In that column, I expressed my apprehension over the unpredictable fate of foreign investors who want to open shop here but encounter difficulties in registering their local units. I admit I have a personal reason for taking up the subject: I have volunteered to help a group of foreigners if they need any assistance in registering their businesses.

The negative reactions tend to suggest that the present national leadership does not care at all if foreign investors lose interest in the country. Malacañang’s present occupants wrongly perceive foreign investors to pose tough competition to the Philippines’ rich and famous, whom they could tap for political donations to preserve their rule and, in the process possibly protect the inheritance of their chief and his family – that is, Hacienda Luisita.

There is still hope, though, for potential foreign investors in this country. They need not fear ‘too many regulations’ imposed by regulatory agencies. As a matter of fact, they could even ease their burden of having to deal with too much intervention by government by exercising due diligence before releasing money into their joint venture with their local partners. Given that they might find closing shop to be even harder, they should invest as little as possible. Put in only the money that you need to finance your venture. In other words, don’t overcapitalize. Instead, preserve your money in your home country.

Foreigners should be forewarned that it may even take longer to dissolve a stock corporation than to register one. The “winding up period” before the final closure of a business alone could last three years. A business, whether local or foreign, would take that long to obtain clearances, particularly from the Bureau of Internal Revenue and the Social Security System.

By the way, the SEC requires a first-time registrant corporation to obtain a tax identification number from the BIR before it could issue it a certificate of registration.

Reader’s request
In a posting after reading Due Diligencer’s “SBS Philippines IPO of 420M shares,” Felimon Soria, a reader of The Manila Times, requested that in analyzing a stock, I should rate it accordingly. I am sorry to disappoint him. I cannot advise investors whether to buy or sell the shares in any company that I report. I analyze stocks based only on disclosures and historical data whenever any is available. In short, I am not in a position to make any kind of recommendation.

To be honest with all readers of this paper, I do not recommend stocks to investors because I am a reporter just like anybody else covering the stock market. As a reporter, I report the news. But as a neutral observer of the market, I may differ with the next guy in dealing with listed stocks. I dig for facts and additional data on public companies that are not posted on the website of the Philippine Stock Exchange.
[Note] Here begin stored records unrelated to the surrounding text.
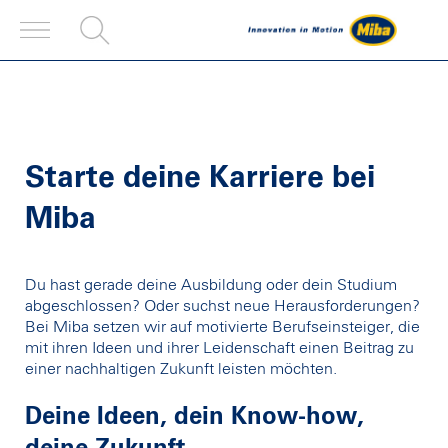
Starte deine Karriere bei
Miba
Du hast gerade deine Ausbildung oder dein Studium
abgeschlossen? Oder suchst neue Herausforderungen?
Bei Miba setzen wir auf motivierte Berufseinsteiger, die
mit ihren Ideen und ihrer Leidenschaft einen Beitrag zu
einer nachhaltigen Zukunft leisten möchten.
Deine Ideen, dein Know-how,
In other words, I do my own research by perusing even past disclosures and relate them and their impact on the latest filings.

Yes, I did some stock picking in the past. As a matter of fact, I invested in GMA 7 common shares to learn the intricacies of stock investing. Luckily, though, I did not lose money.
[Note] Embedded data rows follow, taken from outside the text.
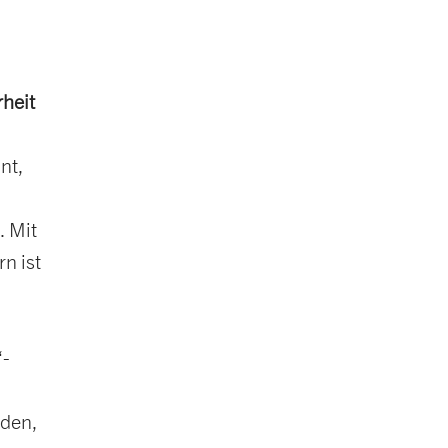
rheit
nt,
. Mit
n ist
“-
rden,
Like anyone among public investors, I followed the simplest rule governing market investing: “buy at low, sell at high.”

Full disclosure
As for SBS Philippines, I wish to assure the readers of The Manila Times that like them, I am waiting for the company’s full disclosure of its financials, if possible, for the last three or four years. The public would be interested to know if SBS Philippines came up with the policy calling for 20 percent of the previous year’s net income declared as dividend only after it went public. Did it use the same policy in declaring dividends before its IPO of 420 million primary shares?

Public investors should admire the Sytengcos for not taking advantage of them. They should take note that the family sold primary shares to them, meaning shares that came from the unissued capital stock of SBS Philippines and not from their individual holdings.

By the way, I am reserving for a future column piece the letter of a foreigner who complained in an email to Due Diligencer about “government-imposed restrictions.” Because I have yet to obtain his permission to use his letter on this space, I am not at liberty to disclose its contents yet. As a long-timer in the country, he must have a lot to say about his experience in dealing with various regulatory agencies.